Milktape - don't bother.


About 15 years ago (whoa!), I was researching which MP3 player to sink my limited funds into.

I did not want an iPod, a position that I continue to hold to this day – the veneer is nice, but the premium you pay for an inferior experience (particularly on the library management end) wasn’t worth it for me.

One of the options way out of my range was a little number called the “Rome MP3” – it managed to straddle both ends of the technological spectrum by simultaneously being a solid state MP3 player and a playable cassette. I’ll let that sink in.


Check that puppy out.

The Rome sported 32MB of memory (around 10 songs in crappy quality by today’s standards) – but allowed you to use SD cards… or maybe the less useful sister to SD cards, MMC – to expand the memory. At the time I had visions of arranging all my music on little cards and swapping them in and out, which in retrospect illustrates just how much we view the future through the lens of the present (expandable storage, even when you don’t have to constantly swap it, has been a resounding failure).

It also came with a remote that had… wait for it… an LCD. This was a big deal at the time.

Judging by this review, which has outlived the product itself, along with the company that manufactured it, it cost approximately a gajillion dollars (adjusting for my spending power at the time) and even if they had been able to ship it to me, back then international shipping was about as expensive as the stuff you bought. We still have a ways to go, but things are better now.

A decade and a half later, some smug hipsters have cranked out this cheap item, complete with saccharine love story video, that no doubt a marketing grad fresh out of school is hoping will “totes go viral”.

I initially mistook it for a throwback to the Rome – a USB device that you could play as a cassette!

But no, it’s exactly what they don’t tell you it is – an expensive way to buy 128MB of NAND so you can impress your crush, who lets face it, probably hasn’t owned a cassette in their life before, but had an older sibling who was always watching Hi Fidelity so totally loves all that retro stuff.

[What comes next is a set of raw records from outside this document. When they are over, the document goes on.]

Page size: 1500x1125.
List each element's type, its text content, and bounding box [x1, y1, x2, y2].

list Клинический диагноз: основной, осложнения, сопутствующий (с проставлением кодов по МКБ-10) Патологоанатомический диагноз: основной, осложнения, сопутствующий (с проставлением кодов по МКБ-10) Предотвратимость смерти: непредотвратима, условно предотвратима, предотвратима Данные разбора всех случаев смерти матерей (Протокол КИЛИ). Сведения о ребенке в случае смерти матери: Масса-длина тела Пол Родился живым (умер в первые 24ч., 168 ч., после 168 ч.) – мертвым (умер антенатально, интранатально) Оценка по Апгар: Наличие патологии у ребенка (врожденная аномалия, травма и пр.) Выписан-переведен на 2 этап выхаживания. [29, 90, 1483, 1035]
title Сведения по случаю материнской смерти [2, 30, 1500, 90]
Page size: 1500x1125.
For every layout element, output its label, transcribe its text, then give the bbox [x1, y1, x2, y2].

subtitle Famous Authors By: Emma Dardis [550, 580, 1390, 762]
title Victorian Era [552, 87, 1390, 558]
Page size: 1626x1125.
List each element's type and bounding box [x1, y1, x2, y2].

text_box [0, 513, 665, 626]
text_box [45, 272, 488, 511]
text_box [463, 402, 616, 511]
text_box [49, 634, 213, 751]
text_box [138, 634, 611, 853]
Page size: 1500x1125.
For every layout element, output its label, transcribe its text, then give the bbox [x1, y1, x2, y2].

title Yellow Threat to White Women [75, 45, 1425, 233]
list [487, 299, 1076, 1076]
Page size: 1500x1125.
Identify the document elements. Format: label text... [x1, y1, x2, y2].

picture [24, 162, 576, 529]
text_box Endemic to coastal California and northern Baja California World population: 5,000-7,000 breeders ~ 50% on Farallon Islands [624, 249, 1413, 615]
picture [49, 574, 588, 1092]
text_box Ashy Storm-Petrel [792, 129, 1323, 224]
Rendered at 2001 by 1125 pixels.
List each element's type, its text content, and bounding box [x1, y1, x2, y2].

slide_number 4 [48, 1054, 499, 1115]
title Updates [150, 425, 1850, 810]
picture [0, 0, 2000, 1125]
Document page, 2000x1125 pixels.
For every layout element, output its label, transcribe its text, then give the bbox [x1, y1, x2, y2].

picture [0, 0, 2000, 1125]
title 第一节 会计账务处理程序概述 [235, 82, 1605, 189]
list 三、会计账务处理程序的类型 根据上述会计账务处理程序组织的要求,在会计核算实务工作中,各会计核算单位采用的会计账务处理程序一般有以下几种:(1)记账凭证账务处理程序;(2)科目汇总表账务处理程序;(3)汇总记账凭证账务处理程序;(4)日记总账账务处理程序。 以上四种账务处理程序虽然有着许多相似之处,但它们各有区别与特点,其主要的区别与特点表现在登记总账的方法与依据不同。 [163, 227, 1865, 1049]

You know what would mean more to me? If someone disassembled an actual cassette and inserted an MP3 player into it. At least then it would have been homemade.

Evidently this person agrees.

4 thoughts on “Milktape – brief excitement, abiding disappointment

    • That’s pretty awesome!

      I like how this sort of thing now exists for 15 bucks.

      I wonder what sort of things my future self from 2030 could show me that would blow my mind.

      Edit: also, it has pictures of record players on it. Because it is a cassette.

      • hey there young fella, your excellent writing made me chuckle.

        The Rome looks AMAZING.

        These days of course it’d have to ship with the cassette player as well, functioning versions of those things are becoming rare. You might be interested in the work of Scott Mitchell from Melbourne, who is perhaps more friendly to Apple products that you, B&O MP3 Mod but nevertheless has had to intervene to stop crappily designed mac products from going to the dump.

        • Thanks Luca,

          I’m a lazy writer, so I’m hoping this blog helps me to edit my stream-of-consciousness style writing so it has a bit more cohesion. We’ll see.

          Scott Mitchell’s stuff looks awesome. Apple products are usually great hardware, it’s just the software/software policies that disappoint me (and the brand markup).

          We have all this great hardware these days, but the rapid rate at which everything improves means that planned obsolescence is the norm.

          Reusing old (and beautiful) hardware to give it longevity is a pretty noble cause – I’ve also seen some pretty neat “rotating picture/clock” Kindles for wall mounting.